#### Your assignment
Every record must be output verbatim in the reply.

#### Records
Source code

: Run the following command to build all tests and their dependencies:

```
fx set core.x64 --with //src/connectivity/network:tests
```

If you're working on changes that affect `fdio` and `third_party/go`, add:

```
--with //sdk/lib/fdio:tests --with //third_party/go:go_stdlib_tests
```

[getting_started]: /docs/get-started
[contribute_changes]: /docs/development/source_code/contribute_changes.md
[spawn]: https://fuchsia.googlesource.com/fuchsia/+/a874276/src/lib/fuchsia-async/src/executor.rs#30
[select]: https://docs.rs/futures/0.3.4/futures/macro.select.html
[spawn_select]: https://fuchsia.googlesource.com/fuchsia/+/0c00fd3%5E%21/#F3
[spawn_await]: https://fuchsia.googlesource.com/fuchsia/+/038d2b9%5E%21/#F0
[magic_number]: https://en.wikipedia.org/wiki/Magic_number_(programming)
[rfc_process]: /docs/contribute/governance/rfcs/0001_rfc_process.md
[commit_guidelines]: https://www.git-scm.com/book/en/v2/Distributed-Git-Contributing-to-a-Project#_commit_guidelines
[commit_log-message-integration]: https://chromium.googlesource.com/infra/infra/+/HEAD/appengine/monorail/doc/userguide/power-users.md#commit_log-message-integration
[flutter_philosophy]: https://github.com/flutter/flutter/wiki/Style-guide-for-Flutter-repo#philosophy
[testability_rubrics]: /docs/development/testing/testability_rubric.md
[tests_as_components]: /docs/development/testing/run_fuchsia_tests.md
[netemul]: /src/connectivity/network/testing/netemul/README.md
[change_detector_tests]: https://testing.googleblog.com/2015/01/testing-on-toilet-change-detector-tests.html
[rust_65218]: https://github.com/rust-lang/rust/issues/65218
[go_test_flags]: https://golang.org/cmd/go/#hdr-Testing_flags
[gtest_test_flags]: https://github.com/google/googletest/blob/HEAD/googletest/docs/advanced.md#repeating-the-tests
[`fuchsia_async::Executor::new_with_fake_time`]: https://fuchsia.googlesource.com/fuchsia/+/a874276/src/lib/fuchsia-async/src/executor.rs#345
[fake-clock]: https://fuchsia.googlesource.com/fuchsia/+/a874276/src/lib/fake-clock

#### Task answer
Source code

: Run the following command to build all tests and their dependencies:

```
fx set core.x64 --with //src/connectivity/network:tests
```

If you're working on changes that affect `fdio` and `third_party/go`, add:

```
--with //sdk/lib/fdio:tests --with //third_party/go:go_stdlib_tests
```

[getting_started]: /docs/get-started
[contribute_changes]: /docs/development/source_code/contribute_changes.md
[spawn]: https://fuchsia.googlesource.com/fuchsia/+/a874276/src/lib/fuchsia-async/src/executor.rs#30
[select]: https://docs.rs/futures/0.3.4/futures/macro.select.html
[spawn_select]: https://fuchsia.googlesource.com/fuchsia/+/0c00fd3%5E%21/#F3
[spawn_await]: https://fuchsia.googlesource.com/fuchsia/+/038d2b9%5E%21/#F0
[magic_number]: https://en.wikipedia.org/wiki/Magic_number_(programming)
[rfc_process]: /docs/contribute/governance/rfcs/0001_rfc_process.md
[commit_guidelines]: https://www.git-scm.com/book/en/v2/Distributed-Git-Contributing-to-a-Project#_commit_guidelines
[commit_log-message-integration]: https://chromium.googlesource.com/infra/infra/+/HEAD/appengine/monorail/doc/userguide/power-users.md#commit_log-message-integration
[flutter_philosophy]: https://github.com/flutter/flutter/wiki/Style-guide-for-Flutter-repo#philosophy
[testability_rubrics]: /docs/development/testing/testability_rubric.md
[tests_as_components]: /docs/development/testing/run_fuchsia_tests.md
[netemul]: /src/connectivity/network/testing/netemul/README.md
[change_detector_tests]: https://testing.googleblog.com/2015/01/testing-on-toilet-change-detector-tests.html
[rust_65218]: https://github.com/rust-lang/rust/issues/65218
[go_test_flags]: https://golang.org/cmd/go/#hdr-Testing_flags
[gtest_test_flags]: https://github.com/google/googletest/blob/HEAD/googletest/docs/advanced.md#repeating-the-tests
[`fuchsia_async::Executor::new_with_fake_time`]: https://fuchsia.googlesource.com/fuchsia/+/a874276/src/lib/fuchsia-async/src/executor.rs#345
[fake-clock]: https://fuchsia.googlesource.com/fuchsia/+/a874276/src/lib/fake-clock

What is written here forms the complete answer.